+++ Material provided +++

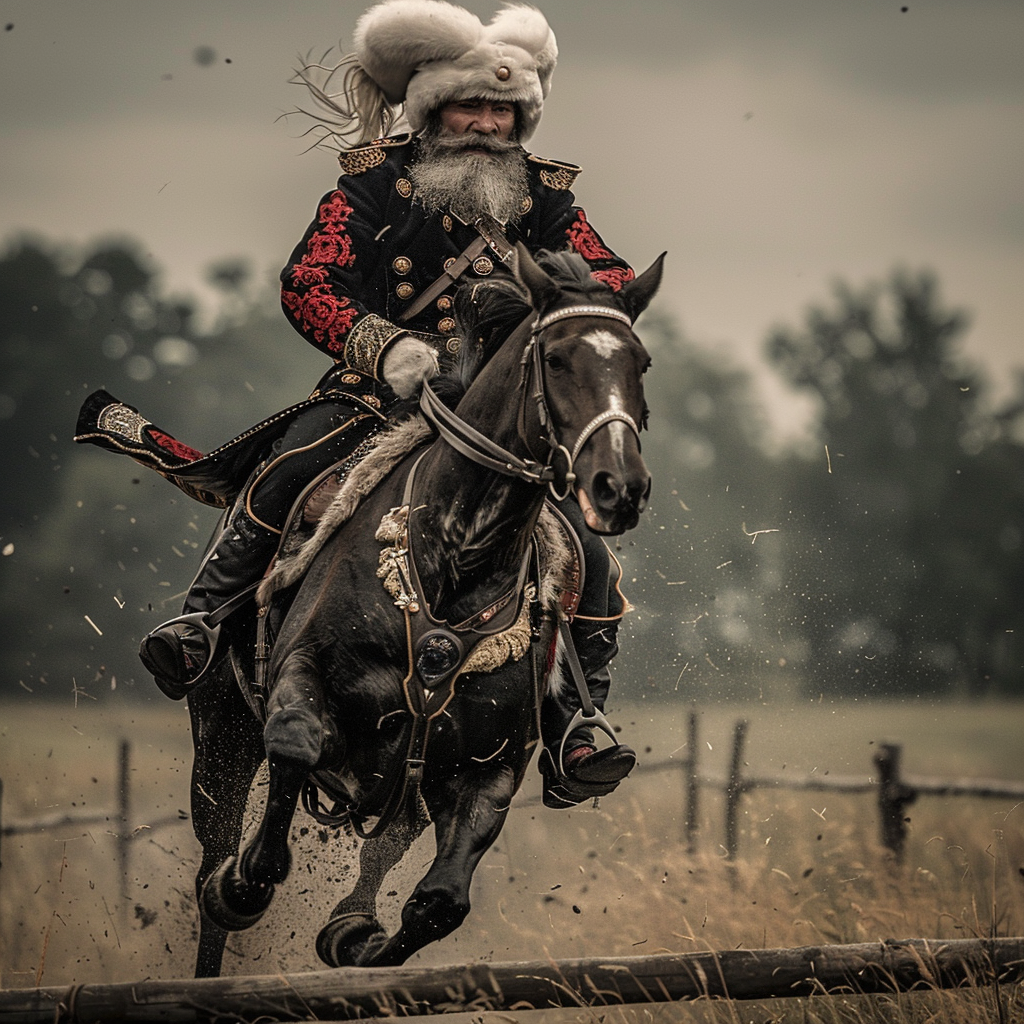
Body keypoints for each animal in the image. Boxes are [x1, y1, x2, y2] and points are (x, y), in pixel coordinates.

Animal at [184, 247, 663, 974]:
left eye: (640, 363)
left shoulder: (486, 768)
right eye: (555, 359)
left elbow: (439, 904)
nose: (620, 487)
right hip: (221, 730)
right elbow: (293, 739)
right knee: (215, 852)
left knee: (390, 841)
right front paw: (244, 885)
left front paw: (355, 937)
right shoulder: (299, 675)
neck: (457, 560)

+++
+++ Material provided +++

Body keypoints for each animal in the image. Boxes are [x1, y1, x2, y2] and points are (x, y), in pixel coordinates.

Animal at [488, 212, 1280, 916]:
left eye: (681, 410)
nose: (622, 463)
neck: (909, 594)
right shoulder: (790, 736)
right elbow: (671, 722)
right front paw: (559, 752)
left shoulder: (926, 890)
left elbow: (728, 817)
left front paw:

+++

Required work:
Which lines above run from the one containing "right hip: (221, 730)" to the one containing "neck: (457, 560)"? Give them again exactly, both ends included.

Solution to the exercise:
right hip: (221, 730)
right elbow: (293, 739)
right knee: (215, 852)
left knee: (390, 841)
right front paw: (244, 885)
left front paw: (355, 937)
right shoulder: (299, 675)
neck: (457, 560)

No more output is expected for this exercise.